The split family provisions reflect the policy intention that persons who have been granted a permanent visa under the humanitarian program and entered Australia in a regular manner may propose immediate family members for entry to Australia under the humanitarian program, rather than under the family stream of the migration program. To meet split family requirements, the applicant seeking to satisfy primary criteria must be a member of the immediate family of a person who holds or held a permanent Class XB visa, an XA-866 Protection visa or a CD-851 Resolution of Status visa.
The applicant must also be proposed in accordance with form 681 by that person (the proposer), and the application must be made within five years of the grant of the visa to the proposer. Split family applicants are not required to satisfy the time of application criteria relating to persecution or substantial discrimination, and may be living in their home country or elsewhere (other than Australia).
For split family cases, Schedule 2 secondary criteria allows for the grant of a visa to a member of the immediate family of the main applicant. Member of the immediate family may include a partner or dependent child and, in limited circumstances, a parent. A parent can be a member of the immediate family only if their child (that is the child who is the proposer or main applicant) has not turned 18.
+ What is the Assessment subclass?
In most cases split family applications must be considered under the same visa subclass as the subclass of visa held by the proposer at time of entry to Australia - for example:
- if the proposer holds or held an XB-200 visa, the split family application must be considered under XB-200
- if the proposer holds or held an XA-866 (Protection) or CD-851 (Resolution of Status) visa, the split family application must be considered under XB-202.
+ What is the Proposal?
To meet split family requirements, applicants must be proposed by an Australian citizen or permanent resident who:
- holds or held (as applicable):
- a Class XB visa or
- an XA-866 or CD-851 visa
- (for other than XB-201) is not a person described in regulation 2.07AM(5).

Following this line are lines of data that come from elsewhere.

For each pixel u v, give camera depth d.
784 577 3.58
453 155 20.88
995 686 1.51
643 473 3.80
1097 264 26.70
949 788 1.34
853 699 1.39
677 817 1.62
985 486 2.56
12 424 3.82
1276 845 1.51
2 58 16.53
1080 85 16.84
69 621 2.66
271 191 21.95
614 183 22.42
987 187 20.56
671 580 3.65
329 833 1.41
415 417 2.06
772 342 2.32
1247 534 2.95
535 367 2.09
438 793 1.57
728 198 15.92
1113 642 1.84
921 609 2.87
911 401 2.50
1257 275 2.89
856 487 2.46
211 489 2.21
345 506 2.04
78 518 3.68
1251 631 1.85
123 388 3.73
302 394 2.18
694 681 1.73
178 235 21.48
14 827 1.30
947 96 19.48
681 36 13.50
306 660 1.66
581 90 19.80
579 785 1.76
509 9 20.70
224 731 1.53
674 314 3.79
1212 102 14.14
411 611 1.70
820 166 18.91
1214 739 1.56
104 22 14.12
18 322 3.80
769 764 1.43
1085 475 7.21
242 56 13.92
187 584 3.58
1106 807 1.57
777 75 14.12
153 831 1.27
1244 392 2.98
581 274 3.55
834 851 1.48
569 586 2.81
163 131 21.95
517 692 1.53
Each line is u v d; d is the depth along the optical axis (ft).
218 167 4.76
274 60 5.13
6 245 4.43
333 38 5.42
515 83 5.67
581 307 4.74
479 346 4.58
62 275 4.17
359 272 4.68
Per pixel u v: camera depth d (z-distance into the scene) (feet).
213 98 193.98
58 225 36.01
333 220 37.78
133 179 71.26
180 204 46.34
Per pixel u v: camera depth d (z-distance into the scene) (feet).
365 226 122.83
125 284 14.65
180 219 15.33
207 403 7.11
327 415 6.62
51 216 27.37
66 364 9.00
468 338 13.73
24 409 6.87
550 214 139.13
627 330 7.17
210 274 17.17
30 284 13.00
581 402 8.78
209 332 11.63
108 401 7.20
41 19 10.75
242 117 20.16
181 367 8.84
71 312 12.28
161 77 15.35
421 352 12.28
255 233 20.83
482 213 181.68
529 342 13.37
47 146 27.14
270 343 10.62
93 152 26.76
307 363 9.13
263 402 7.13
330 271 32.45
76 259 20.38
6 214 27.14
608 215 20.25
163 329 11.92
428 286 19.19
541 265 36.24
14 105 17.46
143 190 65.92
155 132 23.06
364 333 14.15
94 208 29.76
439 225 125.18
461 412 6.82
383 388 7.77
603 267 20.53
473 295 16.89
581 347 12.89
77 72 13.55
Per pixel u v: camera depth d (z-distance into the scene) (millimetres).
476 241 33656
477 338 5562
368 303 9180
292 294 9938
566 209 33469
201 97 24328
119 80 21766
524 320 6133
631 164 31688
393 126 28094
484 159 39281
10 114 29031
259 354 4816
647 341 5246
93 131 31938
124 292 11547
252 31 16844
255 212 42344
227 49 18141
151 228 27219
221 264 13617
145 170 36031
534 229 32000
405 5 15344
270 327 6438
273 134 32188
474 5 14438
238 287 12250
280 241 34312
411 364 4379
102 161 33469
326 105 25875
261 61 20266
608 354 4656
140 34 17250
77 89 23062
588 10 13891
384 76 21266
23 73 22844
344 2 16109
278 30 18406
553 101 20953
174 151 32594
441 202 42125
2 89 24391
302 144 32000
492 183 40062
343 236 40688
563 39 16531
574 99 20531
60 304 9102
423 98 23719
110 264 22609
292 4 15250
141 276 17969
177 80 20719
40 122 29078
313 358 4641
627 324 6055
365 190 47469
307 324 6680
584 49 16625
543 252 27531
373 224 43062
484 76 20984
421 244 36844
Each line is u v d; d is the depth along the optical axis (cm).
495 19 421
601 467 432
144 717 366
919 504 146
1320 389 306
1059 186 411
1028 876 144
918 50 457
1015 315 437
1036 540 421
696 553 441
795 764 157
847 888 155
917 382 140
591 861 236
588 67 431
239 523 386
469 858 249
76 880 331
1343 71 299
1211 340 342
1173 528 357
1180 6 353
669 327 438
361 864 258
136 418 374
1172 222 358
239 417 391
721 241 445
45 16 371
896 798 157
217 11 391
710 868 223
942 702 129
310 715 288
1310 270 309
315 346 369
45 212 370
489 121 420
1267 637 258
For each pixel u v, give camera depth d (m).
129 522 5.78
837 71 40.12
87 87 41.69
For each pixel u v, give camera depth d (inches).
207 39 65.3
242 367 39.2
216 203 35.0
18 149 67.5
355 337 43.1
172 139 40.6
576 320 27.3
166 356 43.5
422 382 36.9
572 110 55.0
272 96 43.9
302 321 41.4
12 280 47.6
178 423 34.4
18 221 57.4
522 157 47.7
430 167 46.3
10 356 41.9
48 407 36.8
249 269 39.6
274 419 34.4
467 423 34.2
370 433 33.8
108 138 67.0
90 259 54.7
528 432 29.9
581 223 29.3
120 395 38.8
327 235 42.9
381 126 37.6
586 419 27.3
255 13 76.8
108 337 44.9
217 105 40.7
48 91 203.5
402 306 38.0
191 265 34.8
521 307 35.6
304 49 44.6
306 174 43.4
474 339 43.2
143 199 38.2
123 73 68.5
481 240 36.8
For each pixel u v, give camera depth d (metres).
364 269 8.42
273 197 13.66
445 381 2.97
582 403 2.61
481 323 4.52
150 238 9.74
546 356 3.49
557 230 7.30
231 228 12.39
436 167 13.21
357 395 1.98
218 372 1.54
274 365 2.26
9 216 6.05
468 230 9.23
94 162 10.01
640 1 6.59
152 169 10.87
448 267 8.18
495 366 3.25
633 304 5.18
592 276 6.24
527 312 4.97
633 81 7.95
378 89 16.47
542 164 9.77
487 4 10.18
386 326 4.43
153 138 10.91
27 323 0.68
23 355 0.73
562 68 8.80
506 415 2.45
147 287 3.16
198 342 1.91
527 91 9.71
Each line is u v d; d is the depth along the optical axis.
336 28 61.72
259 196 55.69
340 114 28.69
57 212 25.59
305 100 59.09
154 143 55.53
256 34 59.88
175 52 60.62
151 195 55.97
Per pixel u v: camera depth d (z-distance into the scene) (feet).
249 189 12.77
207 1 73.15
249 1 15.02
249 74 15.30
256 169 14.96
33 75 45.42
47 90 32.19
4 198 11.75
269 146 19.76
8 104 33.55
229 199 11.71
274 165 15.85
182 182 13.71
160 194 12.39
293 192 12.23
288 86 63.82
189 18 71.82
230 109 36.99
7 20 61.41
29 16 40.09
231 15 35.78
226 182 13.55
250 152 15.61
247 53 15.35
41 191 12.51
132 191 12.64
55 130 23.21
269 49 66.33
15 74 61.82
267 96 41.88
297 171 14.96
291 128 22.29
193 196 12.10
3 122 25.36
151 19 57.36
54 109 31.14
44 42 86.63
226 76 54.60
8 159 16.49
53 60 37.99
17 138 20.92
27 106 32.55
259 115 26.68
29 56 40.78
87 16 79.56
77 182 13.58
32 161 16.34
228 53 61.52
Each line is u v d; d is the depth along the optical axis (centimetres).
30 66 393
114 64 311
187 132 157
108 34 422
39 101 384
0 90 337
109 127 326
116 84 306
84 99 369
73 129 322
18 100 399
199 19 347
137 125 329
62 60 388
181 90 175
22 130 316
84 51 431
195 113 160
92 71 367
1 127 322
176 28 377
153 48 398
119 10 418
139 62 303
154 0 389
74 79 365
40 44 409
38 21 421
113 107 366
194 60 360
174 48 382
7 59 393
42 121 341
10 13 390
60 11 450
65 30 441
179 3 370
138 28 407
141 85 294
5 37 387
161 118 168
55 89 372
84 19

A proposal form (form 681) must be submitted at the time the application is made and should be accompanied by evidence of the proposer's permanent visa. If the proposer is a minor, it is preferable (but not obligatory) that the proposal form be completed and signed on the minor's behalf by a responsible adult.
+ What is the time limit for application to be made?
A "split family" application must be made within five years of the grant of the proposer's visa - that is, as applicable, their Class XB, XA-866 or CD-851 visa.
+ What is Family relationship?
The applicant seeking to satisfy primary criteria must be a member of the immediate family of the proposer.
If the proposer holds or held a Class XB visa, the applicant seeking to satisfy primary criteria must have been a member of the immediate family of the proposer on the date the proposer's visa was granted. If the proposer holds or held an XA-866 or CD-851 visa, the person seeking to satisfy primary criteria must have been a member of the immediate family of the proposer on the date the proposer made their visa application.
+ Applicant must continue to be a member of immediate family of proposer
The applicant seeking to satisfy primary criteria must, at the time of application, continue to be a member of the immediate family of the proposer.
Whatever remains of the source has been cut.